The UUs in AoE2 are “archer but faster”, “knight but stronger”, “champion but has more armor”.
The UUs in AoE3 are “musketeer, but has 5 different stances with different stats, multipliers and use cases”, “skirmisher, but fires twice as fast, has longer range, and sieges buildings from a distance at the cost of hit and run capabilities”, “dragoon, but actually also heavy cavalry and counters heavy infantry too”.
I mean, AoE2 is great and all, but the UUs mostly feel like stronger reskins. The game is dated. Everyone who thinks AoE2 would be praised for complexity if it was released in 2022 is dead wrong and living in some fairy tale universe.
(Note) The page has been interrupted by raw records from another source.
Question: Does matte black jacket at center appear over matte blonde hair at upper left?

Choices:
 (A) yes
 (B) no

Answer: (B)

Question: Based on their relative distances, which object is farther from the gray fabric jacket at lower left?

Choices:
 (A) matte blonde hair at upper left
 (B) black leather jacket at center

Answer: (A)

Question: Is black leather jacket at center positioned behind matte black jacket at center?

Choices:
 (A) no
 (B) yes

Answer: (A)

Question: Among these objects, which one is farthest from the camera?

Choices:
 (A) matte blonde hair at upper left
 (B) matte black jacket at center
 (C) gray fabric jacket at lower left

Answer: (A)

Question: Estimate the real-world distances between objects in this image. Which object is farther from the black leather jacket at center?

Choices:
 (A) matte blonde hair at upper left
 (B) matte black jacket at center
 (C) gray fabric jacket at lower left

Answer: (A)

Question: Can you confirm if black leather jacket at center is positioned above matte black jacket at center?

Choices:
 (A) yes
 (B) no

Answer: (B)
Asymmetric civs is nice, AoE4’s approach was completely flopped though and crashed and burned immediately due to incompetence. Still, considering out of 42 civs here in 1 on 1 you can play 35 of them with the same archers into crossbows (for 30 minutes, most games have ended by then), another selection of 25 on scouts into knights, and it’s 2 unit lines that dominate the meta on all levels and they are all we see, I don’t think one can put out any solid argument for civs having “flavor” in AoE2.
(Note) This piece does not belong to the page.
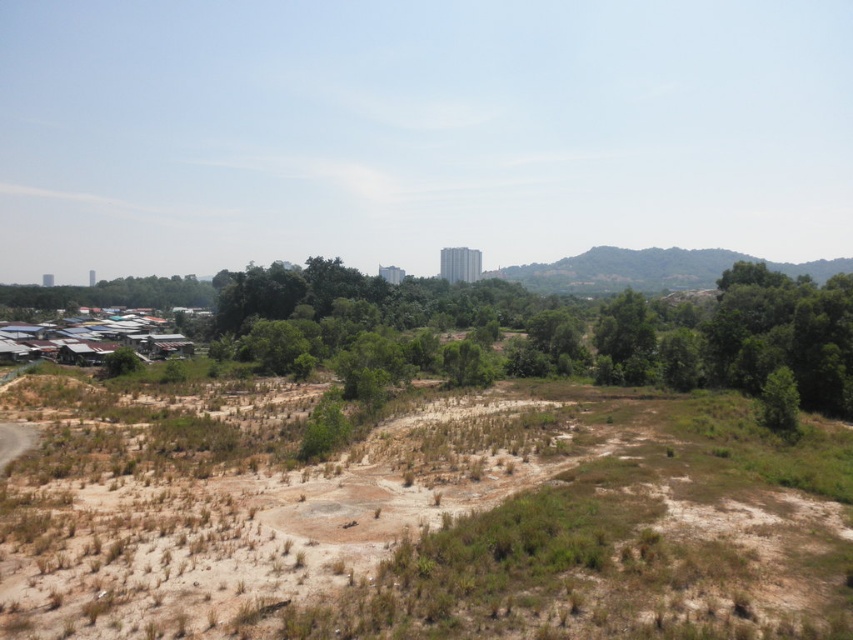
You are standing at the center of the open area in the image and want to walk towards the residential buildings in the distance. There are two points marked in the image, point A at coordinates point A is point (773,324) and point B at point (723,268). Which point should you walk towards to reach the buildings faster?

Point A at coordinates point A is point (773,324) is in front of point B at point (723,268), so walking towards point A would be closer to the buildings and faster.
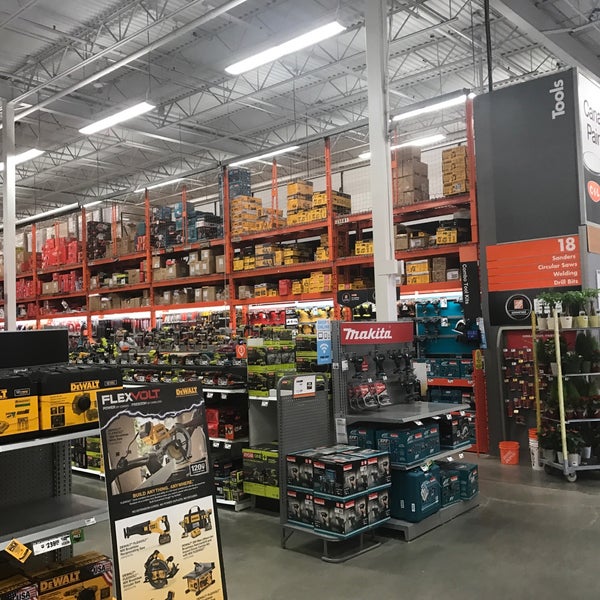
Identify the location of metal shelf/rack. The image size is (600, 600). (309, 442), (389, 419), (345, 403), (289, 525).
When I play Persians I play Franks. And Lithuanians. And Sicilians. And Teutons. And Burgundians. And Poles. And Burmese. And Khmer. And Malians. And I haven’t even changed my civ.
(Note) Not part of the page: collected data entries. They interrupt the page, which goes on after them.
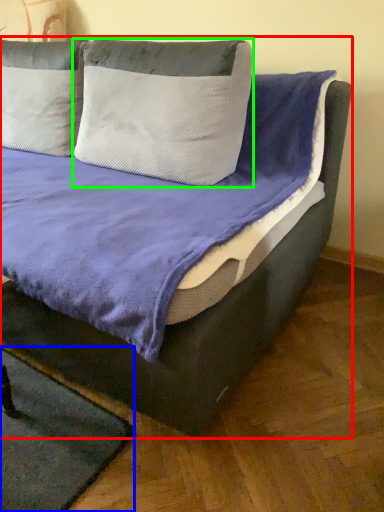
Question: Based on their relative distances, which object is nearer to bed (highlighted by a red box)? Choose from mat (highlighted by a blue box) and pillow (highlighted by a green box).

Choices:
 (A) mat
 (B) pillow

Answer: (B)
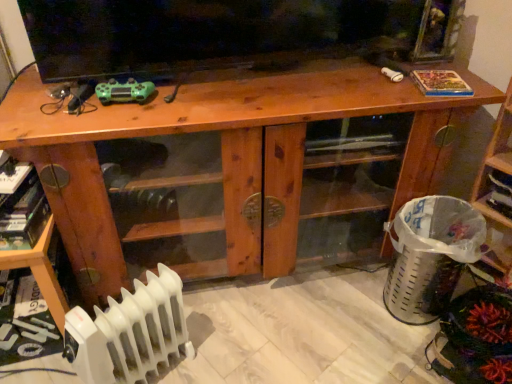
Where is `vacant space in front of green matte controller at upper left`? This screenshot has width=512, height=384. vacant space in front of green matte controller at upper left is located at coordinates pyautogui.click(x=110, y=120).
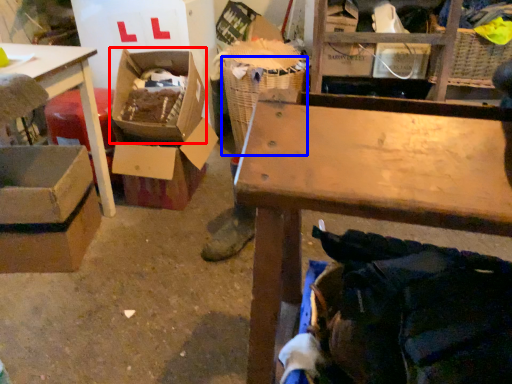
Question: Which of the following is the closest to the observer, storage box (highlighted by a red box) or laundry basket (highlighted by a blue box)?

Choices:
 (A) storage box
 (B) laundry basket

Answer: (A)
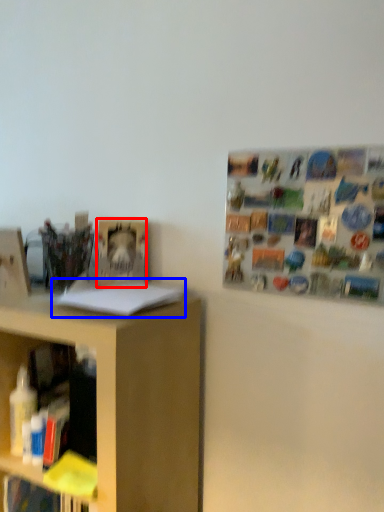
Question: Which point is further to the camera, book (highlighted by a red box) or book (highlighted by a blue box)?

Choices:
 (A) book
 (B) book

Answer: (A)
Because Civs in AoE2 play out exactly the same for the first 45 minutes of the game, or in other words, in 90% of games. Every time, over and over.
Oh, and for “b-but if people agreed with you AoE2 wouldn’t be the most popular”.
AoE2 is popular because of the much better campaign approach compared to both AoE3 and AoE4, because of the more sim-city style of spending the first 15 mins building and designing your base, and because of the more defensive, passive and slow-paced approach it uses. Not because the civilizations are fun to play. The replayability is ensured by the maps, the engine, and the action, not by the units, civilizations and balance.
And why not have even more replayability?